XXXII

Callinan también se había puesto a pensar en su novia. Con los ojos parpadeantes, creyó vislumbrar un instante, a pocos centímetros de sus párpados, el palmito de Maud, la joven camarera del Shelbourne. Si todo iba bien, es decir, si se instaurara la república independiente y nacional en Dublín, se casaría con ella en otoño. La pequeña Maud era una verdadera irlandesa, además de buena y simpática.

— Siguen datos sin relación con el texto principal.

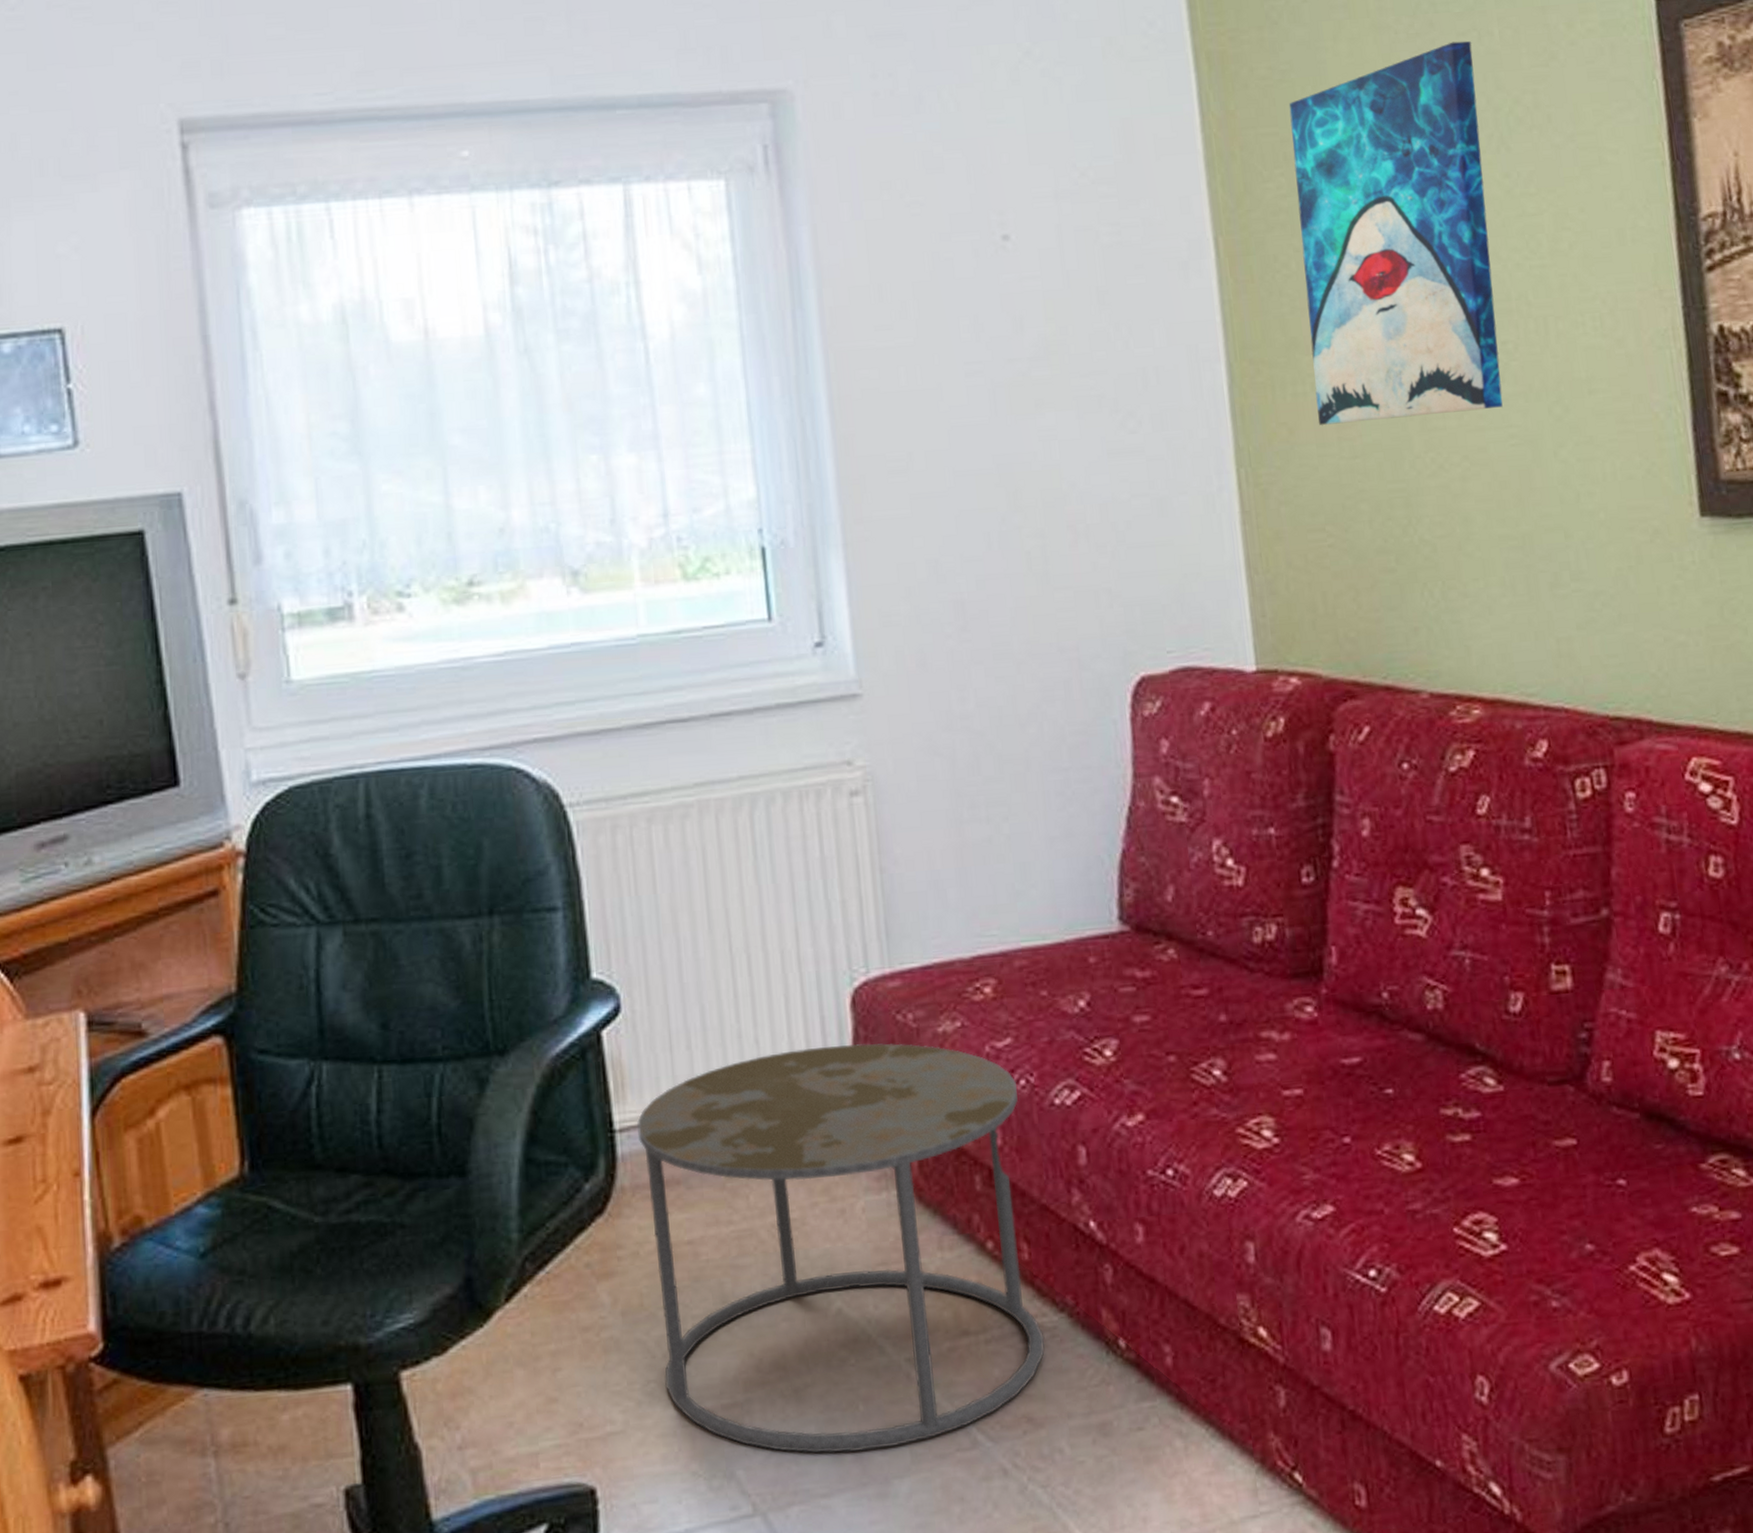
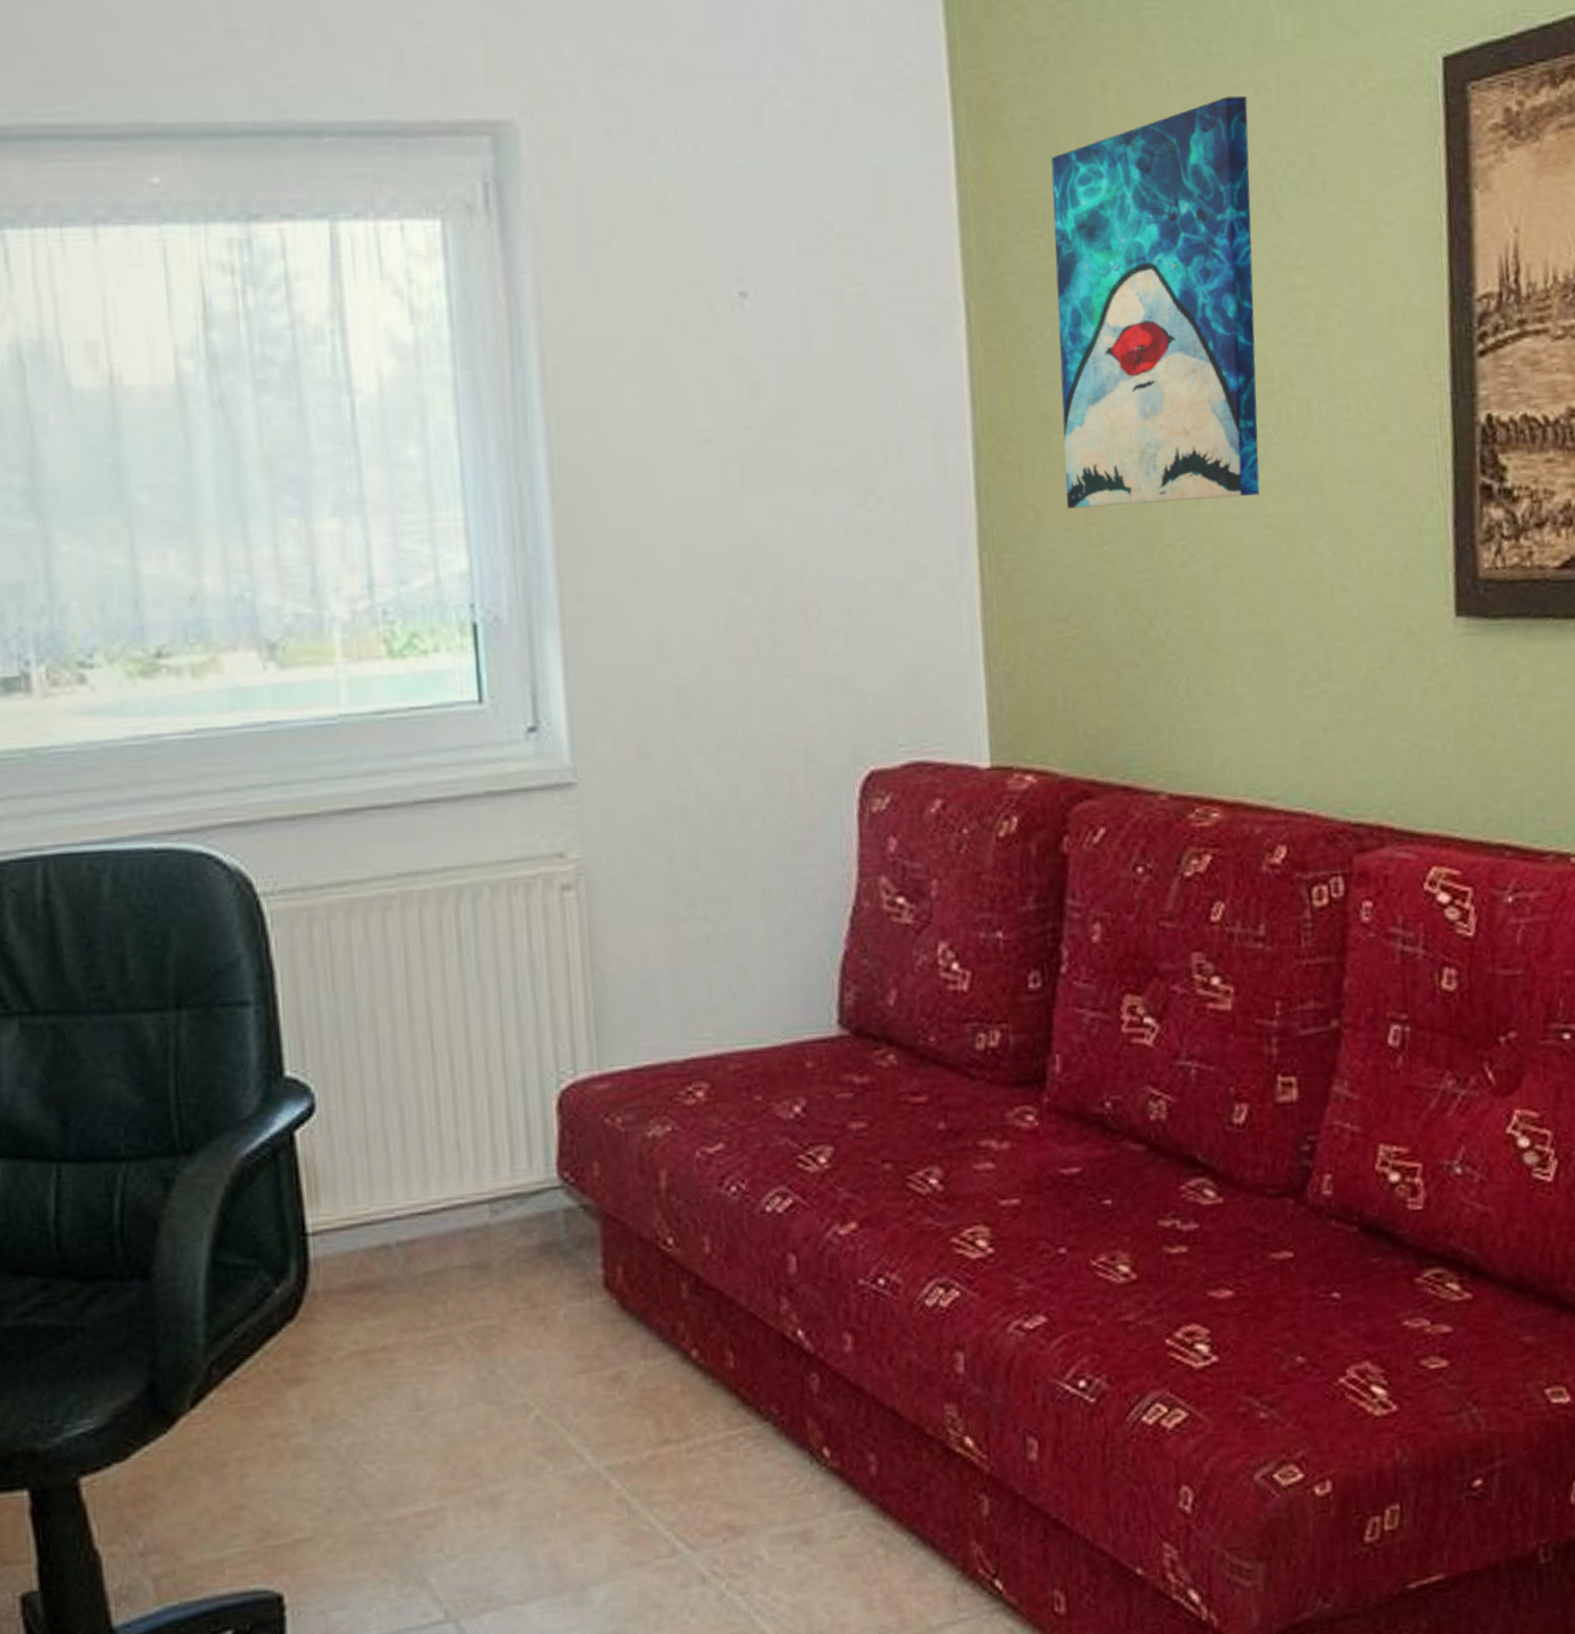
side table: present [637,1043,1045,1453] -> none [331,1147,748,1561]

Pero todos estos pensamientos no impidieron que Callinan cometiera una fechoría abominable. De hecho, esos pensamientos y ese ideal de noviazgo fiel llegaban tarde. Demasiado tarde. Demasiado tarde. La virgen británica, despatarrada en una mesa, con las piernas colgantes y las faldas subidas, lloriqueaba por su virginidad perdida, cosa que extrañaba a Callinan, porque pensaba que, en definitiva, se lo había buscado ella. En el fondo tal vez lloraba porque le había hecho daño, a pesar de que había procurado hacérselo lo mejor que pudo. Al concluir su acto odioso, estuvo unos segundos sin moverse. Sus manos seguían explorando el cuerpo de la muchacha, mientras su cerebro consideraba sorprendentemente que llevase tan poca ropa debajo del vestido; hubo detalles que hasta le causaron una extraña sorpresa. Por ejemplo, no llevaba pantalones: nada de sedas susurrantes ni encajes de punto de Irlanda.

Seguro que era la única señorita dublinesa que desdeñaba así la ropa interior con escalonamientos y complicaciones. Pensó que tal vez fuese una nueva moda, venida de Londres o París.

Eso lo turbó de un modo increíble. Empezaron a arderle los riñones. Dio dos o tres sacudidas y, bruscamente, se acabó todo.

Se enderezó, lleno de confusión. Se rascó la punta de la nariz. Sacó el gran pañuelo verde con las arpas irlandesas en las cuatro puntas y se limpió. Pensó que sería un buen detalle prestarle el mismo servicio a Gertie. Gertie había dejado de lloriquear y no se movía. Se estremeció ligeramente cuando le dio unos toques con el pañuelo, cosa que hizo con mucha delicadeza. Volvió a meterse el pañuelo en el bolsillo y volvió a abrocharse los botones. Luego fue a coger el chopo, que había dejado en un rincón, y salió de puntillas.

Gertie había cesado de gimotear y no se movía. Sus muslos brillaban, lechosos, bajo los rayos grisáceos del amanecer.